Louqa is head of Syria's general intelligence agency, having been promoted to replace Major-General Deeb Zeitoun in July last year. The move was part of a broader shake-up of Syria's security leadership by Assad himself.
Originally from the southern Aleppo countryside, Louqa was sanctioned by the European Union in mid-2012 for his previous role at the helm of the political security directorate in Homs, where he was allegedly "responsible for the torture of opponents in custody," according to the EU.
A former senior FSA figure, speaking on condition of anonymity, said that Louqa has since worked to sideline reconciliation committees that - in some areas of Daraa - still wield relative autonomy from Damascus.
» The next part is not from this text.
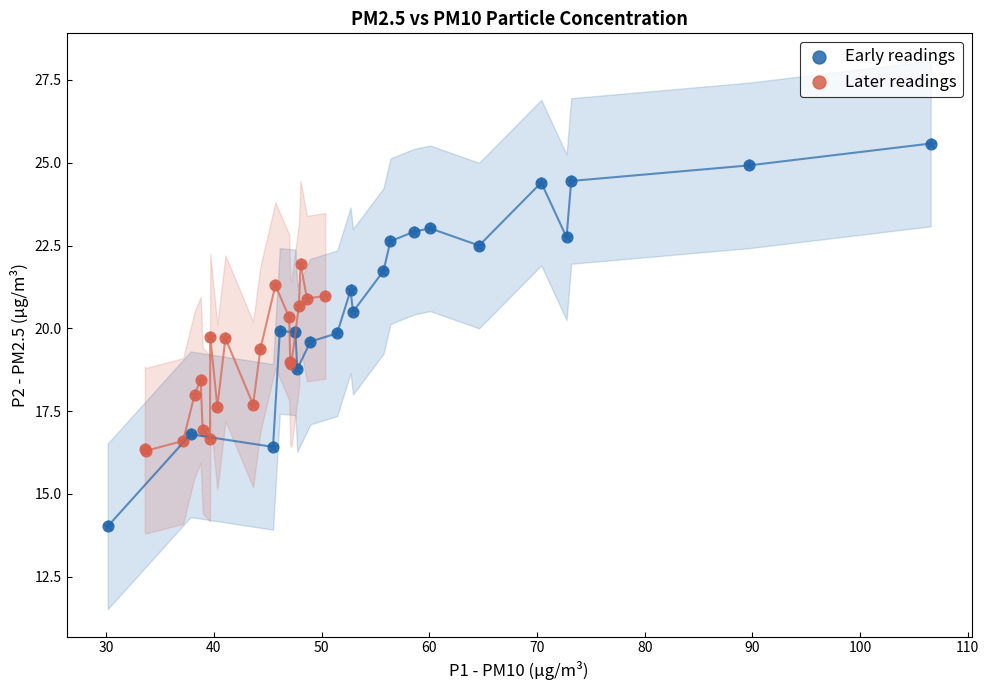

What are all the series names shown in the legend?

Early readings, Later readings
Pro-opposition outlet Zaman al-Wasl reported that when Louqa met with reconciliation committee representatives last year, he presented a list of demands: hand over all wanted persons and individual weapons to the government, and start reining in demonstrations.
"Based on [Louqa's] behaviour in the south over the past two months, I think he's trying to decrease the role of the reconciliation committees as much as he can... because he doesn't want anyone to have influence except him," the FSA source told MEE. "He wants it all to go through him."
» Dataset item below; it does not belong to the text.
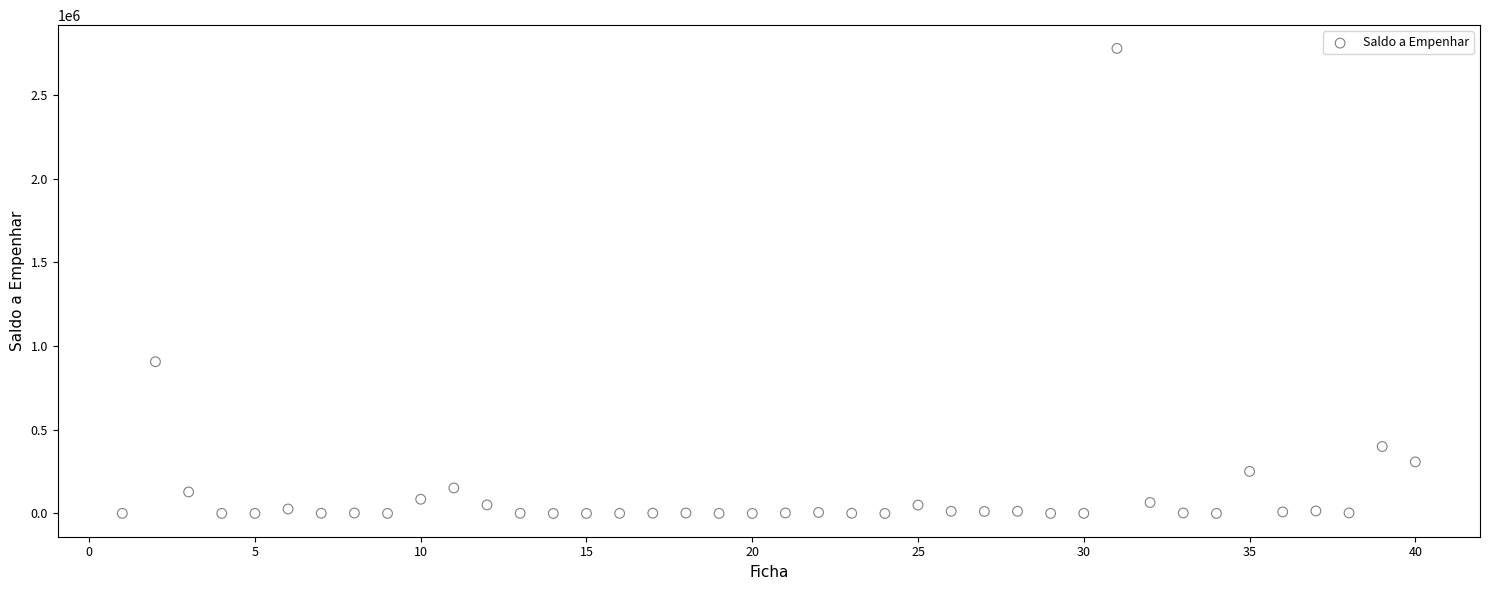

What is the range of Y values (max minus min)?

2776840.7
According to a researcher who maintains contacts among Daraa's reconciled rebels and local communities, Louqa has come to represent a more approachable face of the government since.
"He promised to release detainees, stop arrests and try and mediate for better service provision," the researcher, speaking on condition of anonymity for security reasons, told MEE.
Louqa has also purportedly requested that families of detainees in Daraa directly deal with his office in Daraa city, rather than through the reconciliation committees.
By contrast, other officials have responded to any opposition or critical approach with threats and intimidation. When Muhammad al-Mahla, another senior Syrian intelligence figure, was asked last year about the fate of detainees by Daraa community representatives, he reportedly replied: "Forget anyone taken before 2014."
Similarly, Jamil al-Hassan, Syria's notorious former air force intelligence chief, has previously made explicit threats against restive communities in Daraa.
Louqa, on the other hand, hasn't resorted to intimidation. He purportedly makes positive noises about wanting to get things done.
And yet, the researcher added, Louqa has largely failed until now.
Meanwhile, local communities across the southwest appear to be losing patience.
'The people of Daraa will not accept injustice’
A week after 11 January raids, a group of tribal and community leaders, sheikhs and FSA rebel commanders came together in Daraa al-Balad, the formerly opposition-held southern half of Daraa city.
Together, they signed a joint charter condemning a recent spate of assassinations and kidnappings in the area targeting former rebels.
"The people of Daraa will not accept injustice or corruption, and they will unite efforts to eliminate what they call corruption in all its forms," the statement read.
On Tuesday, local community leaders met again and published a nine-point list of demands for the Syrian government related to the wave of arrests and disappearances, local autonomy and the fate of detainees.
According to one of the signatories, Abu Qusai al-Kurad, a former senior figure in the FSA's Southern Front, "kidnappings, murders and disappearances abound... [and] we point our fingers squarely at the security apparatus of the Syrian regime".
Kurad hopes the list could become a charter and model for the rest of Syria's south.
"We're starting in Daraa [city], but we will unite the east and west [countryside] as well," he told MEE.
The senior FSA source, meanwhile, said that the Syrian government will likely have taken note. As a result, he anticipated, intelligence agencies will continue to attempt to penetrate local communities and bump-off suspected troublemakers in coming weeks and months.
“It was a warning to the regime. And the regime took it very seriously,” the source said.